Returns a DataFrame containing feature names and their importance scores, providing a more structured output for analyzing feature importance.

get_feature_names

get_feature_names Method

std::vector<std::string> get_feature_names(
    const df::Dataframe &data,
    const std::string &target_column) const;

Returns a vector of feature names from the DataFrame, excluding the target column. This is useful for mapping feature indices to their original names in the dataset.

Model Assessment Methods

oob_error

oob_error Method

double oob_error(const df::Dataframe &data, const std::string &target_column);

Calculates the out-of-bag (OOB) error estimate for the random forest model.

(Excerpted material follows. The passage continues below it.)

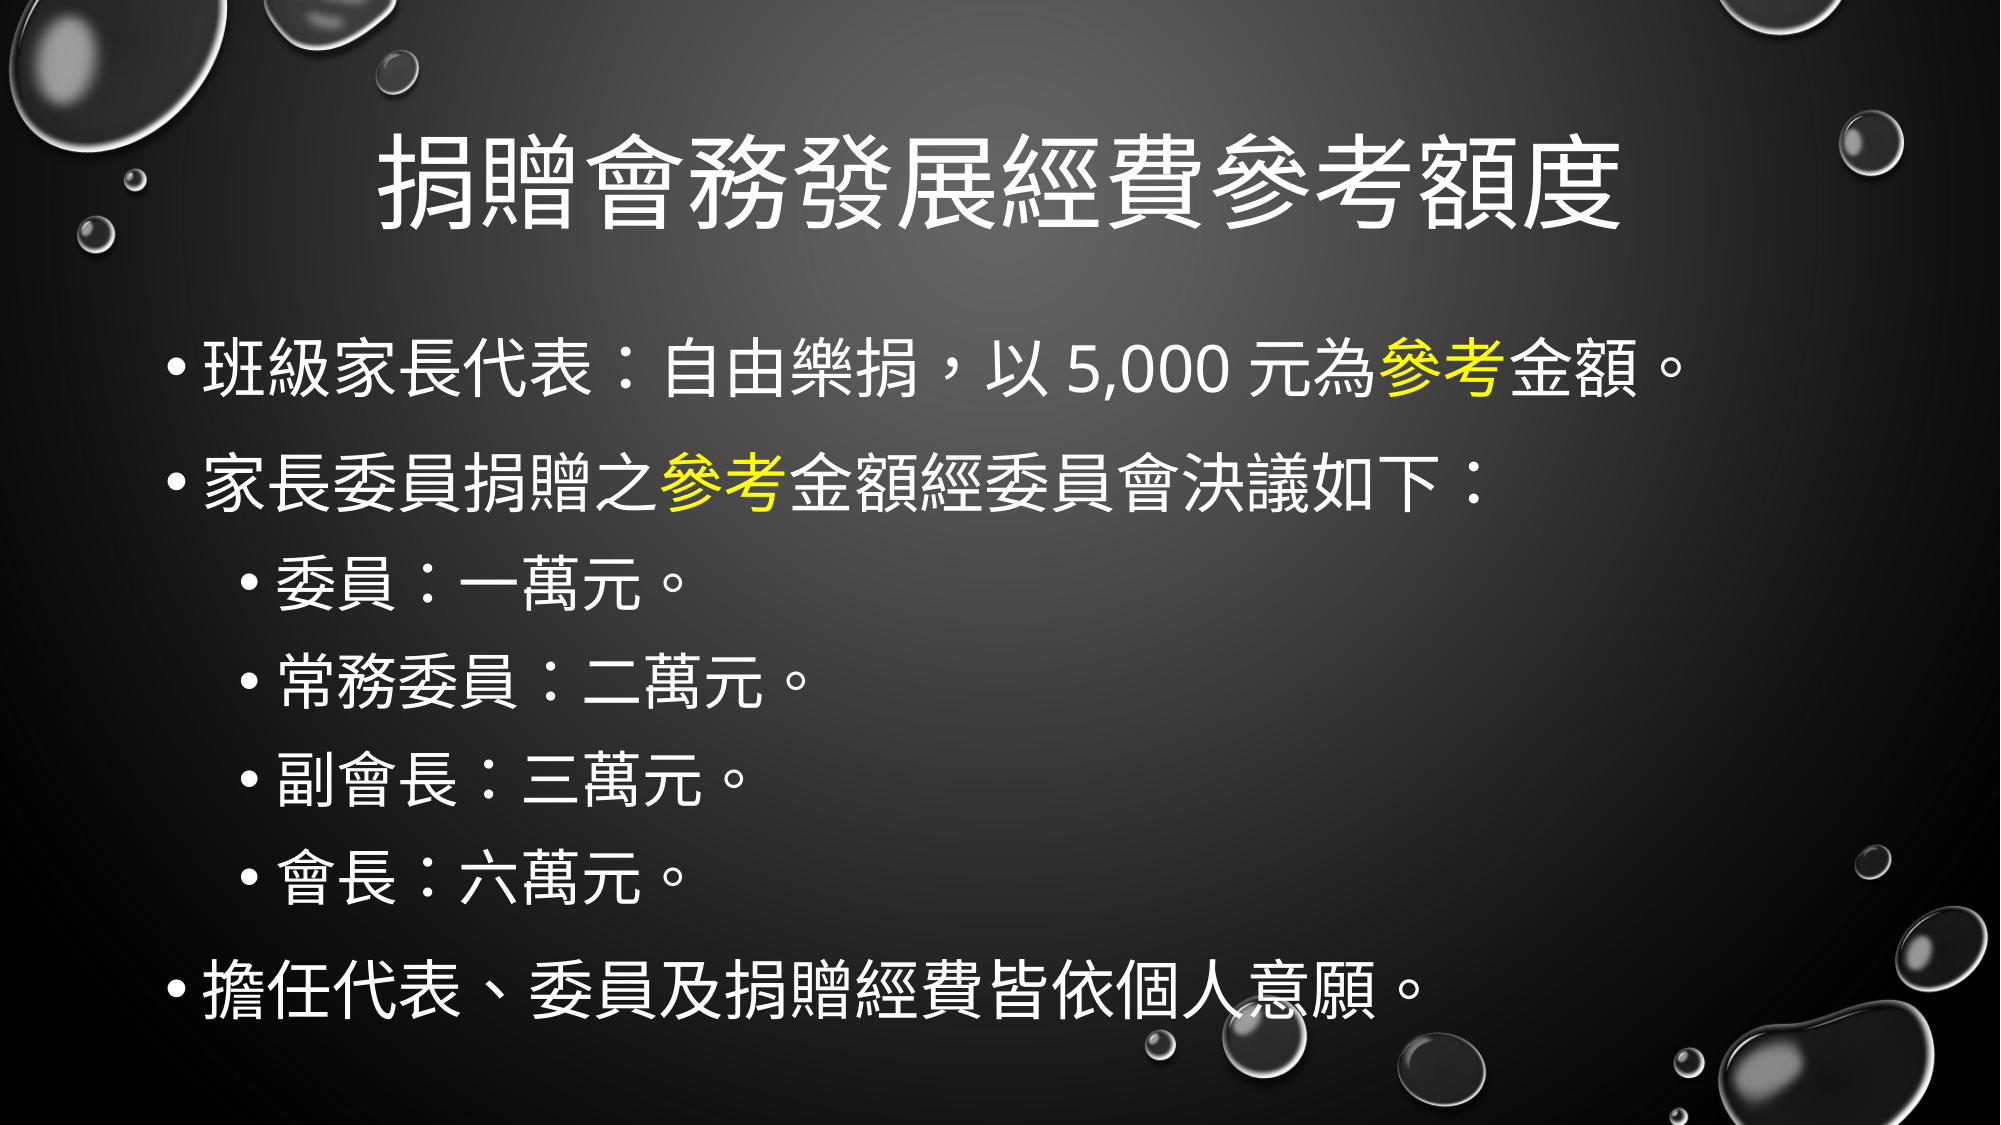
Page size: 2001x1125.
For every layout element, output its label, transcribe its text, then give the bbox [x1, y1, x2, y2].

title 捐贈會務發展經費參考額度 [149, 101, 1851, 274]
picture [0, 0, 2000, 1125]
list 班級家長代表：自由樂捐，以5,000元為參考金額。 家長委員捐贈之參考金額經委員會決議如下： 委員：一萬元。 常務委員：二萬元。 副會長：三萬元。 會長：六萬元。 擔任代表、委員及捐贈經費皆依個人意願。 [150, 304, 1851, 1036]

This provides an unbiased estimate of the generalization error without requiring a separate validation set.

get_num_trees

get_num_trees Method

size_t get_num_trees() const;

Returns the number of trees in the random forest.

get_task_type

get_task_type Method

TaskType get_task_type() const;

Returns the task type (REGRESSION or CLASSIFICATION) that the random forest is configured for.

Usage Example

Complete Usage Example


#include <dataframe/Serie.h>
#include <dataframe/Dataframe.h>
#include <dataframe/io/csv.h>
#include <dataframe/core/split.h>
#include <dataframe/ml/random_forest.h>
#include <iostream>

int main() {
    // Load data from CSV
    df::Dataframe data = df::io::read_csv("iris.csv");
    
    // Print dataset info
    std::cout << "Dataset columns: ";
    for (const auto& name : data.names()) {
        std::cout << name << " ";
    }
    std::cout << "\nTotal samples: " << data.get<double>("sepal_length").size() << std::endl;
    
    // Split data into training and testing sets (80/20)
    auto splits = df::split(5, data);
    
    // Combine first 4 parts for training (80%)
    df::Dataframe train_data;
    for (size_t i = 0; i < 4; ++i) {
        // Merge split data into train_data
        // Implementation depends on specific merge function
    }
    
    // Use the 5th part for testing (20%)
    df::Dataframe test_data = splits[4];
    
    // Create and train a random forest classifier
    ml::RandomForest rf = ml::create_random_forest_classifier(
        100,    // num_trees
        3,      // n_classes
        0,      // max_features (auto)
        10,     // max_depth
        2       // min_samples_split
    );
    
    // Train the model
    rf.fit(train_data, "species");
    std::cout << "Model trained successfully with " << rf.get_num_trees() << " trees." << std::endl;
    
    // Make predictions
    df::Serie<double> predictions = rf.predict(test_data);
    
    // Calculate feature importance
    df::Dataframe importance = rf.feature_importance_df(train_data, "species");
    
    // Print feature importance
    std::cout << "\nFeature Importance:" << std::endl;
    for (const auto& name : importance.names()) {
        std::cout << name << ": " << importance.get<double>(name)[0] << std::endl;
    }
    
    // Evaluate the model
    auto metrics = rf.evaluate(test_data, "species");
    std::cout << "\nModel Evaluation:" << std::endl;
    for (const auto& [metric, value] : metrics) {
        std::cout << metric << ": " << value << std::endl;
    }
    
    // Calculate OOB error
    double oob = rf.oob_error(train_data, "species");
    std::cout << "Out-of-bag error: " << oob << std::endl;
    
    return 0;
}

Implementation Notes

The implementation uses bootstrap sampling to create diverse training sets for each decision tree in the forest.
Out-of-bag (OOB) samples are used to provide an unbiased estimate of the generalization error.
For classification tasks, the model outputs class labels based on majority voting among the trees.
For regression tasks, the model outputs the average prediction of all trees.
The implementation supports feature importance calculation, which helps identify the most influential features in the model.
Permutation importance provides an alternative method to assess feature importance by measuring the impact of shuffling each feature's values.
When max_features is set to 0, all features are considered for each split, which can be computationally intensive for datasets with many features.